**WHAT TO PRODUCE**
Convert the data below into a JSON list of strings with one string per line, and leave out any blank lines.

Stored data entries
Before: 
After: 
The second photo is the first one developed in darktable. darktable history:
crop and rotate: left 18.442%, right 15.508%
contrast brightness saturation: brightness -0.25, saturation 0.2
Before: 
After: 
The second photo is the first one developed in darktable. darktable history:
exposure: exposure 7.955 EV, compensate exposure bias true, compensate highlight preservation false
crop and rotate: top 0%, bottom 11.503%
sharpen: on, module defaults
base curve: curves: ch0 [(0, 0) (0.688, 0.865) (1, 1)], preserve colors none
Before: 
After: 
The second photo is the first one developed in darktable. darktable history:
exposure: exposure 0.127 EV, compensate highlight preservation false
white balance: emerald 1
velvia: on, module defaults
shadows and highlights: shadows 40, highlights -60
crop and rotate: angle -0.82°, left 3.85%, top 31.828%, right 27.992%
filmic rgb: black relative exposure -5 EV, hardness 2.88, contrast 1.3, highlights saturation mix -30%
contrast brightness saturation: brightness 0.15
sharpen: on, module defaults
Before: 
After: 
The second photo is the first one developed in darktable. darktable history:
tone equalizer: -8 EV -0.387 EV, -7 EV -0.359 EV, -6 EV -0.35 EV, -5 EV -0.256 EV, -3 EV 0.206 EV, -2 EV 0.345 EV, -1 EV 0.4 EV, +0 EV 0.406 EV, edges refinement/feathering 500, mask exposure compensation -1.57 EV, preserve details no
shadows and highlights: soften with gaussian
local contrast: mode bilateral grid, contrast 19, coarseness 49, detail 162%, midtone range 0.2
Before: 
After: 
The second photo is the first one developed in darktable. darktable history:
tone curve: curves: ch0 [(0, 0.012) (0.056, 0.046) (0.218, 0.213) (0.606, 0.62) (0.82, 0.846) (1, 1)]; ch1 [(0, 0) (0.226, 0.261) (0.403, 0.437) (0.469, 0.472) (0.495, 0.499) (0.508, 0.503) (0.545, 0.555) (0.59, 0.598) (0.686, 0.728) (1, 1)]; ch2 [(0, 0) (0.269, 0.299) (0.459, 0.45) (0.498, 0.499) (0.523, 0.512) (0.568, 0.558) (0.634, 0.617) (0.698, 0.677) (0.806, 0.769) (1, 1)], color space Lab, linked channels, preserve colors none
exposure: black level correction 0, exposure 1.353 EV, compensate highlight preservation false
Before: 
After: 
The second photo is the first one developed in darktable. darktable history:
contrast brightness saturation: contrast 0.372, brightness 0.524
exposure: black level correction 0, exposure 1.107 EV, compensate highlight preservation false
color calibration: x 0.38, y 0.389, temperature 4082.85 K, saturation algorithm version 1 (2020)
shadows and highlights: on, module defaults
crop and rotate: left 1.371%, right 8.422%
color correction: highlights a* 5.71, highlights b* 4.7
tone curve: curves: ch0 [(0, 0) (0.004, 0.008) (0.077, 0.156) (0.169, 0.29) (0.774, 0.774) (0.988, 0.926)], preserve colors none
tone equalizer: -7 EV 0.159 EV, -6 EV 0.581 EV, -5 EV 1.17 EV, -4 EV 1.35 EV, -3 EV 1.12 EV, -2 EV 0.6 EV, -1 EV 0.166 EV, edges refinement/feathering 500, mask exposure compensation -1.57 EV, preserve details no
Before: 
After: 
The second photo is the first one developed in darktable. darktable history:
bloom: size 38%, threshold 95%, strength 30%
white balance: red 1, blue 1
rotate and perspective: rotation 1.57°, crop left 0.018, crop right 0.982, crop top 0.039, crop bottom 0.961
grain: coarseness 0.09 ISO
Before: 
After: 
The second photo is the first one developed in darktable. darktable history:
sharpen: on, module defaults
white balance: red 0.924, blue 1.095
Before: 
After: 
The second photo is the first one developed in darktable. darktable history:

**RESULT OF THIS EXERCISE**
[
  "Before: ",
  "After: ",
  "The second photo is the first one developed in darktable. darktable history:",
  "crop and rotate: left 18.442%, right 15.508%",
  "contrast brightness saturation: brightness -0.25, saturation 0.2",
  "Before: ",
  "After: ",
  "The second photo is the first one developed in darktable. darktable history:",
  "exposure: exposure 7.955 EV, compensate exposure bias true, compensate highlight preservation false",
  "crop and rotate: top 0%, bottom 11.503%",
  "sharpen: on, module defaults",
  "base curve: curves: ch0 [(0, 0) (0.688, 0.865) (1, 1)], preserve colors none",
  "Before: ",
  "After: ",
  "The second photo is the first one developed in darktable. darktable history:",
  "exposure: exposure 0.127 EV, compensate highlight preservation false",
  "white balance: emerald 1",
  "velvia: on, module defaults",
  "shadows and highlights: shadows 40, highlights -60",
  "crop and rotate: angle -0.82°, left 3.85%, top 31.828%, right 27.992%",
  "filmic rgb: black relative exposure -5 EV, hardness 2.88, contrast 1.3, highlights saturation mix -30%",
  "contrast brightness saturation: brightness 0.15",
  "sharpen: on, module defaults",
  "Before: ",
  "After: ",
  "The second photo is the first one developed in darktable. darktable history:",
  "tone equalizer: -8 EV -0.387 EV, -7 EV -0.359 EV, -6 EV -0.35 EV, -5 EV -0.256 EV, -3 EV 0.206 EV, -2 EV 0.345 EV, -1 EV 0.4 EV, +0 EV 0.406 EV, edges refinement/feathering 500, mask exposure compensation -1.57 EV, preserve details no",
  "shadows and highlights: soften with gaussian",
  "local contrast: mode bilateral grid, contrast 19, coarseness 49, detail 162%, midtone range 0.2",
  "Before: ",
  "After: ",
  "The second photo is the first one developed in darktable. darktable history:",
  "tone curve: curves: ch0 [(0, 0.012) (0.056, 0.046) (0.218, 0.213) (0.606, 0.62) (0.82, 0.846) (1, 1)]; ch1 [(0, 0) (0.226, 0.261) (0.403, 0.437) (0.469, 0.472) (0.495, 0.499) (0.508, 0.503) (0.545, 0.555) (0.59, 0.598) (0.686, 0.728) (1, 1)]; ch2 [(0, 0) (0.269, 0.299) (0.459, 0.45) (0.498, 0.499) (0.523, 0.512) (0.568, 0.558) (0.634, 0.617) (0.698, 0.677) (0.806, 0.769) (1, 1)], color space Lab, linked channels, preserve colors none",
  "exposure: black level correction 0, exposure 1.353 EV, compensate highlight preservation false",
  "Before: ",
  "After: ",
  "The second photo is the first one developed in darktable. darktable history:",
  "contrast brightness saturation: contrast 0.372, brightness 0.524",
  "exposure: black level correction 0, exposure 1.107 EV, compensate highlight preservation false",
  "color calibration: x 0.38, y 0.389, temperature 4082.85 K, saturation algorithm version 1 (2020)",
  "shadows and highlights: on, module defaults",
  "crop and rotate: left 1.371%, right 8.422%",
  "color correction: highlights a* 5.71, highlights b* 4.7",
  "tone curve: curves: ch0 [(0, 0) (0.004, 0.008) (0.077, 0.156) (0.169, 0.29) (0.774, 0.774) (0.988, 0.926)], preserve colors none",
  "tone equalizer: -7 EV 0.159 EV, -6 EV 0.581 EV, -5 EV 1.17 EV, -4 EV 1.35 EV, -3 EV 1.12 EV, -2 EV 0.6 EV, -1 EV 0.166 EV, edges refinement/feathering 500, mask exposure compensation -1.57 EV, preserve details no",
  "Before: ",
  "After: ",
  "The second photo is the first one developed in darktable. darktable history:",
  "bloom: size 38%, threshold 95%, strength 30%",
  "white balance: red 1, blue 1",
  "rotate and perspective: rotation 1.57°, crop left 0.018, crop right 0.982, crop top 0.039, crop bottom 0.961",
  "grain: coarseness 0.09 ISO",
  "Before: ",
  "After: ",
  "The second photo is the first one developed in darktable. darktable history:",
  "sharpen: on, module defaults",
  "white balance: red 0.924, blue 1.095",
  "Before: ",
  "After: ",
  "The second photo is the first one developed in darktable. darktable history:"
]